BMJ has an excellent editorial and is a recommended read. The rush to “push out” publications and discussion, especially on Twitter, has muddled the policy debates. I have rallied against the glut of “me-too” publications and I reiterate that it is a crisis of monumental proportions.
I am not advocating restriction of a choice, but what do the rash of publications on the same topic achieve?

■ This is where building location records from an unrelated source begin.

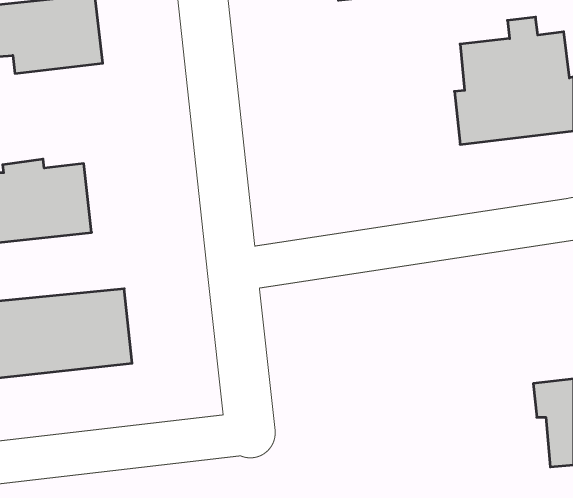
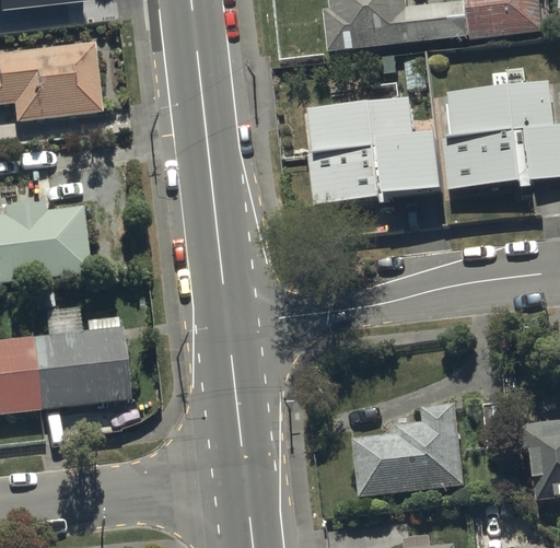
building: none -> [308,96,443,205]
building: none -> [353,403,463,492]

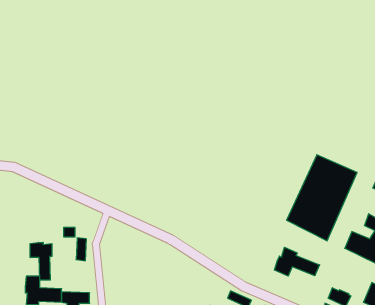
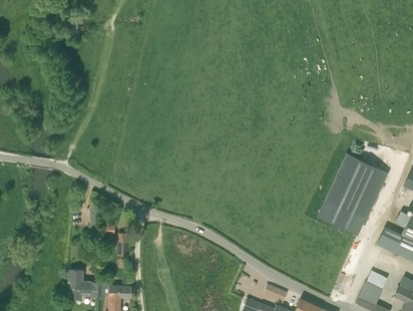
building: [30,242,52,280] -> none
building: [275,247,320,276] -> none

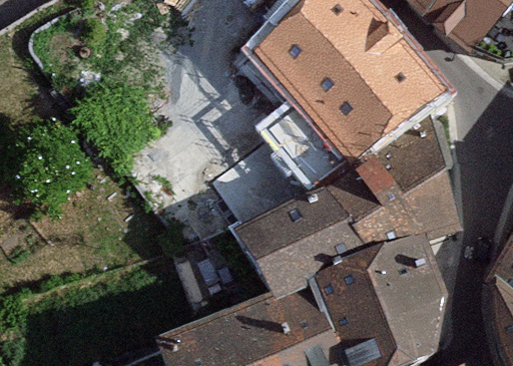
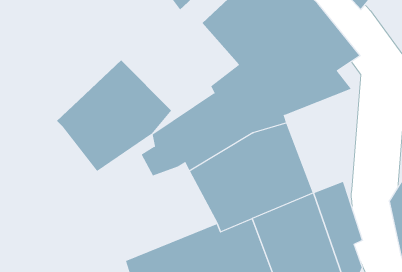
building: none -> [56,60,172,172]
building: [354,125,450,257] -> none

What is a “new insight” or a “takeaway” from the entire process?
Preprints with an active marketing department relatively insulates the big universities pushing out the “research”. Provocative headlines don’t offer a succour to a public distraught with job losses.
These pressures may have resulted in rushed research conduct, reduced, and partly invalid scientific evidence, and wasted resources. [4-6] Furthermore, we have witnessed several problematic examples of scientific results on population health topics, which were communicated first via online and traditional media based on preliminary work posted in preprint repositories. Though we support transparency and the practice of preprinting, subsequent discussions in the lay media, on Twitter, or television programmes over articles with methodological and interpretation concerns that had not yet undergone peer review and editorial curation contributed to confusion among the public and in political discussions.A parallel pandemic: the crush of covid-19 publications tests the capacity of scientific publishing – The BMJ
I think post crisis, it would be healthy for the ecosystem to look at the academic publishing business and push for course corrections.